Transcribed page contents
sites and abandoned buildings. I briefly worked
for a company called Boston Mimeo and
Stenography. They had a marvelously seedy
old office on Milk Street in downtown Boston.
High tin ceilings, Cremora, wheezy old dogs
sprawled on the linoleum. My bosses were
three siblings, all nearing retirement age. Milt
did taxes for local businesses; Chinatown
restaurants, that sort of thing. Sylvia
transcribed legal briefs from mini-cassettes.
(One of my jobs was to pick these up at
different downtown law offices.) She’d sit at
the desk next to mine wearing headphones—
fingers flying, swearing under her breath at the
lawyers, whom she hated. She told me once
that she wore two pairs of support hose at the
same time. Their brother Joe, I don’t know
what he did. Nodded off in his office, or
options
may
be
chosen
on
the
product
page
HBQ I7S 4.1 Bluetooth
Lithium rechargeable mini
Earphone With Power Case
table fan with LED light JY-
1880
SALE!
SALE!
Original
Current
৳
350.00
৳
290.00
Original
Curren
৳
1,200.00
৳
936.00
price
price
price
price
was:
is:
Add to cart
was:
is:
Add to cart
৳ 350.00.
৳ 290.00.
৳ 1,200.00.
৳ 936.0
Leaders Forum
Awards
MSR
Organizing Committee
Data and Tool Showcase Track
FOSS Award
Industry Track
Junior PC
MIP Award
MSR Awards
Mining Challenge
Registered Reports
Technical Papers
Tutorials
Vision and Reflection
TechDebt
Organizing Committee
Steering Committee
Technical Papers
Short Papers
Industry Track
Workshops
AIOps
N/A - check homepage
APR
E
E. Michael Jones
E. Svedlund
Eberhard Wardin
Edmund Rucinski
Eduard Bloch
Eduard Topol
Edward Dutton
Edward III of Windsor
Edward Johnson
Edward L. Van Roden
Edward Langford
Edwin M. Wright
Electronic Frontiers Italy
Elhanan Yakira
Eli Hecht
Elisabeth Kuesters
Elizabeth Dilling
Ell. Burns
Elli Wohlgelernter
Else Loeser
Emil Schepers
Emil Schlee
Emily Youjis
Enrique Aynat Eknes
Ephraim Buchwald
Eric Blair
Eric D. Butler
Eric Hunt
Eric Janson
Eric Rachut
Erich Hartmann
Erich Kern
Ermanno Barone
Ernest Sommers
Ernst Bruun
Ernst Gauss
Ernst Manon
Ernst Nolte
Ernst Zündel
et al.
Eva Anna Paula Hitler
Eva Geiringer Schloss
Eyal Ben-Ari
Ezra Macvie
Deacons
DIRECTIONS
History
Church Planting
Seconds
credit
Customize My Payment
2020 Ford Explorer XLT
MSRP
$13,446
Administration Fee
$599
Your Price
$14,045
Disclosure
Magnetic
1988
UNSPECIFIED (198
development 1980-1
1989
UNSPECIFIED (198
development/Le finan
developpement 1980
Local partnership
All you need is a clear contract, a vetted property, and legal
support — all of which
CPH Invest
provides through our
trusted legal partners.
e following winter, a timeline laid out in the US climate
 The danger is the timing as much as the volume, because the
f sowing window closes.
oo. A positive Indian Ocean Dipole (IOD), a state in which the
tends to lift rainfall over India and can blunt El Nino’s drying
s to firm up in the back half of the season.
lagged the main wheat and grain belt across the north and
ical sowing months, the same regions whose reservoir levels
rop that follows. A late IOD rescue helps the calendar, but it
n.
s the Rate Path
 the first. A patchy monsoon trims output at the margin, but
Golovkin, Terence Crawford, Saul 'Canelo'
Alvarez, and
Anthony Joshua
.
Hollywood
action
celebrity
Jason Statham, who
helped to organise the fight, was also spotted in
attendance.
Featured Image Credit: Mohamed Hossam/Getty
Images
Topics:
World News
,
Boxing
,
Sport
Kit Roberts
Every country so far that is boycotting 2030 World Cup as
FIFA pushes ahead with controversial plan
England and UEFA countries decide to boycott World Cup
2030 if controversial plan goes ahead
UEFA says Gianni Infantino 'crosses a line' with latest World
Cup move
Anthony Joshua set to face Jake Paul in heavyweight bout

*To do*: Restate the entries above. Match them exactly.

*Solution for this problem*:
sites and abandoned buildings. I briefly worked
for a company called Boston Mimeo and
Stenography. They had a marvelously seedy
old office on Milk Street in downtown Boston.
High tin ceilings, Cremora, wheezy old dogs
sprawled on the linoleum. My bosses were
three siblings, all nearing retirement age. Milt
did taxes for local businesses; Chinatown
restaurants, that sort of thing. Sylvia
transcribed legal briefs from mini-cassettes.
(One of my jobs was to pick these up at
different downtown law offices.) She’d sit at
the desk next to mine wearing headphones—
fingers flying, swearing under her breath at the
lawyers, whom she hated. She told me once
that she wore two pairs of support hose at the
same time. Their brother Joe, I don’t know
what he did. Nodded off in his office, or
options
may
be
chosen
on
the
product
page
HBQ I7S 4.1 Bluetooth
Lithium rechargeable mini
Earphone With Power Case
table fan with LED light JY-
1880
SALE!
SALE!
Original
Current
৳
350.00
৳
290.00
Original
Curren
৳
1,200.00
৳
936.00
price
price
price
price
was:
is:
Add to cart
was:
is:
Add to cart
৳ 350.00.
৳ 290.00.
৳ 1,200.00.
৳ 936.0
Leaders Forum
Awards
MSR
Organizing Committee
Data and Tool Showcase Track
FOSS Award
Industry Track
Junior PC
MIP Award
MSR Awards
Mining Challenge
Registered Reports
Technical Papers
Tutorials
Vision and Reflection
TechDebt
Organizing Committee
Steering Committee
Technical Papers
Short Papers
Industry Track
Workshops
AIOps
N/A - check homepage
APR
E
E. Michael Jones
E. Svedlund
Eberhard Wardin
Edmund Rucinski
Eduard Bloch
Eduard Topol
Edward Dutton
Edward III of Windsor
Edward Johnson
Edward L. Van Roden
Edward Langford
Edwin M. Wright
Electronic Frontiers Italy
Elhanan Yakira
Eli Hecht
Elisabeth Kuesters
Elizabeth Dilling
Ell. Burns
Elli Wohlgelernter
Else Loeser
Emil Schepers
Emil Schlee
Emily Youjis
Enrique Aynat Eknes
Ephraim Buchwald
Eric Blair
Eric D. Butler
Eric Hunt
Eric Janson
Eric Rachut
Erich Hartmann
Erich Kern
Ermanno Barone
Ernest Sommers
Ernst Bruun
Ernst Gauss
Ernst Manon
Ernst Nolte
Ernst Zündel
et al.
Eva Anna Paula Hitler
Eva Geiringer Schloss
Eyal Ben-Ari
Ezra Macvie
Deacons
DIRECTIONS
History
Church Planting
Seconds
credit
Customize My Payment
2020 Ford Explorer XLT
MSRP
$13,446
Administration Fee
$599
Your Price
$14,045
Disclosure
Magnetic
1988
UNSPECIFIED (198
development 1980-1
1989
UNSPECIFIED (198
development/Le finan
developpement 1980
Local partnership
All you need is a clear contract, a vetted property, and legal
support — all of which
CPH Invest
provides through our
trusted legal partners.
e following winter, a timeline laid out in the US climate
 The danger is the timing as much as the volume, because the
f sowing window closes.
oo. A positive Indian Ocean Dipole (IOD), a state in which the
tends to lift rainfall over India and can blunt El Nino’s drying
s to firm up in the back half of the season.
lagged the main wheat and grain belt across the north and
ical sowing months, the same regions whose reservoir levels
rop that follows. A late IOD rescue helps the calendar, but it
n.
s the Rate Path
 the first. A patchy monsoon trims output at the margin, but
Golovkin, Terence Crawford, Saul 'Canelo'
Alvarez, and
Anthony Joshua
.
Hollywood
action
celebrity
Jason Statham, who
helped to organise the fight, was also spotted in
attendance.
Featured Image Credit: Mohamed Hossam/Getty
Images
Topics:
World News
,
Boxing
,
Sport
Kit Roberts
Every country so far that is boycotting 2030 World Cup as
FIFA pushes ahead with controversial plan
England and UEFA countries decide to boycott World Cup
2030 if controversial plan goes ahead
UEFA says Gianni Infantino 'crosses a line' with latest World
Cup move
Anthony Joshua set to face Jake Paul in heavyweight bout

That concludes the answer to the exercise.